• Data in this exercise
○ ○ ○ ○ ○

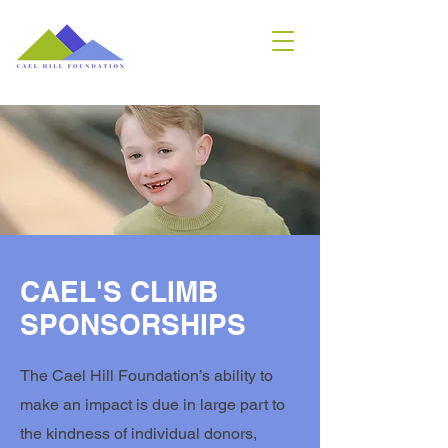
CAEL'S CLIMB
SPONSORSHIPS
The Cael Hill Foundation’s ability to
make an impact is due in large part to
the kindness of individual donors,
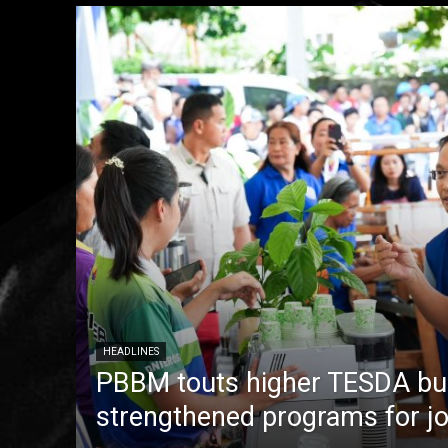
HEADLINES
PBBM touts higher TESDA bu
strengthened programs for jo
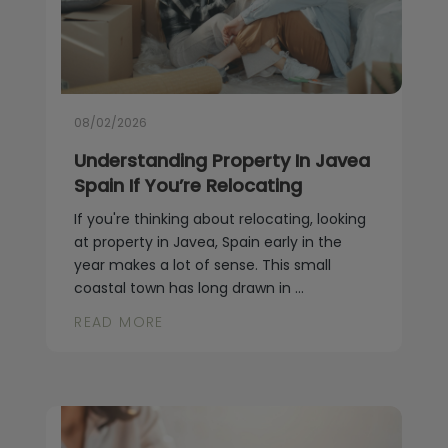
08/02/2026
Understanding Property In Javea
Spain If You’re Relocating
If you're thinking about relocating, looking
at property in Javea, Spain early in the
year makes a lot of sense. This small
coastal town has long drawn in ...
READ MORE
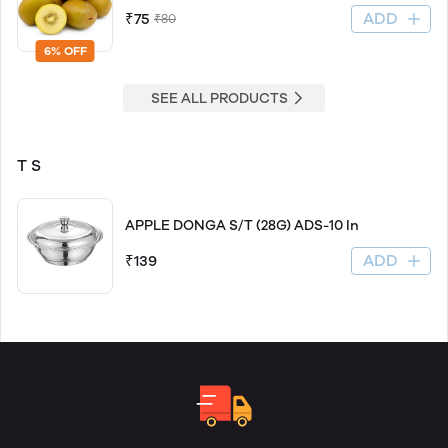
ADD
₹75
₹80
6% OFF
SEE ALL PRODUCTS
T S
APPLE DONGA S/T (28G) ADS-10 In
ADD
₹139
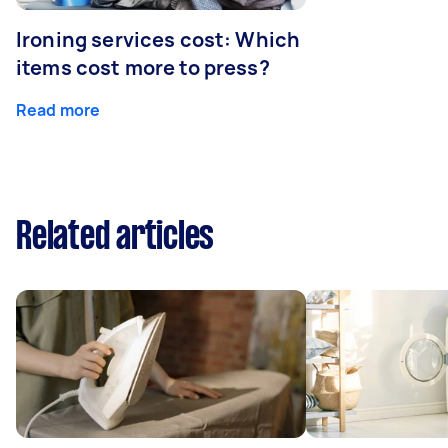
Ironing services cost: Which
items cost more to press?
Read more
Related articles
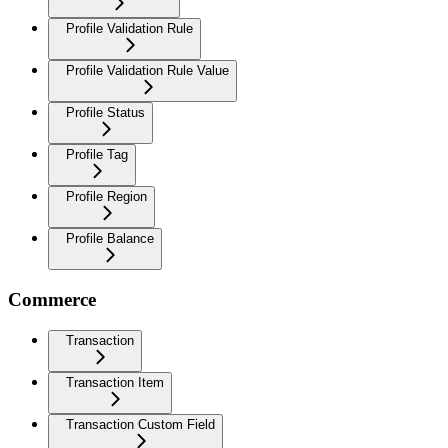
Profile Validation Rule
Profile Validation Rule Value
Profile Status
Profile Tag
Profile Region
Profile Balance
Commerce
Transaction
Transaction Item
Transaction Custom Field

○ ○ ○ ○ ○

• Assignment
Write out the text lines from all six entries above word for word, keeping their order and omitting the picture markers.

• Answer space
CAEL'S CLIMB
SPONSORSHIPS
The Cael Hill Foundation’s ability to
make an impact is due in large part to
the kindness of individual donors,
HEADLINES
PBBM touts higher TESDA bu
strengthened programs for jo
08/02/2026
Understanding Property In Javea
Spain If You’re Relocating
If you're thinking about relocating, looking
at property in Javea, Spain early in the
year makes a lot of sense. This small
coastal town has long drawn in ...
READ MORE
ADD
₹75
₹80
6% OFF
SEE ALL PRODUCTS
T S
APPLE DONGA S/T (28G) ADS-10 In
ADD
₹139
Ironing services cost: Which
items cost more to press?
Read more
Related articles
Profile Validation Rule
Profile Validation Rule Value
Profile Status
Profile Tag
Profile Region
Profile Balance
Commerce
Transaction
Transaction Item
Transaction Custom Field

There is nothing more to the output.